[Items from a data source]
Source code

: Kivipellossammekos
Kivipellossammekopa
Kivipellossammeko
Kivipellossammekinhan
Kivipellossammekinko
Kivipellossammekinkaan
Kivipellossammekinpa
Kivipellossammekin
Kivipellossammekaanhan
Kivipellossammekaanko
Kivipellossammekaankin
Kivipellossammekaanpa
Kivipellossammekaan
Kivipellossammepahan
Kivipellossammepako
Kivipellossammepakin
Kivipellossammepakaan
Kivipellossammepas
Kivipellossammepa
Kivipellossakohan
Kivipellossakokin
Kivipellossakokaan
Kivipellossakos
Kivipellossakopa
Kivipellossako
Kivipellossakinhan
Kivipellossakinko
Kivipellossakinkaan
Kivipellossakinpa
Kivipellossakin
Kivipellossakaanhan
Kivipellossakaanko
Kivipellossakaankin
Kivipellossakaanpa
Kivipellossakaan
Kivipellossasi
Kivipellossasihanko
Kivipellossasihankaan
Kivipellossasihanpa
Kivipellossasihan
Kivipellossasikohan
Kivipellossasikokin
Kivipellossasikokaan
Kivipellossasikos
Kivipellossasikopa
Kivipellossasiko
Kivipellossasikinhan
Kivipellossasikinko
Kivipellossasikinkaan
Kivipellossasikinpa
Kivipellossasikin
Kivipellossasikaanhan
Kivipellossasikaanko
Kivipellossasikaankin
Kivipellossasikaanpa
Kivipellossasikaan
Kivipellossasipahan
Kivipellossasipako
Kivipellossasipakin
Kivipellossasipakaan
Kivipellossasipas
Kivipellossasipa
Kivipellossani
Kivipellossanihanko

■ What the exercise asks ■
One stretch of the lines above is wanted, from the line that contains "Kivipellossakopa" through the line that contains "Kivipellossasikaanhan". Output it exactly.

■ Exercise answer ■
Kivipellossakopa
Kivipellossako
Kivipellossakinhan
Kivipellossakinko
Kivipellossakinkaan
Kivipellossakinpa
Kivipellossakin
Kivipellossakaanhan
Kivipellossakaanko
Kivipellossakaankin
Kivipellossakaanpa
Kivipellossakaan
Kivipellossasi
Kivipellossasihanko
Kivipellossasihankaan
Kivipellossasihanpa
Kivipellossasihan
Kivipellossasikohan
Kivipellossasikokin
Kivipellossasikokaan
Kivipellossasikos
Kivipellossasikopa
Kivipellossasiko
Kivipellossasikinhan
Kivipellossasikinko
Kivipellossasikinkaan
Kivipellossasikinpa
Kivipellossasikin
Kivipellossasikaanhan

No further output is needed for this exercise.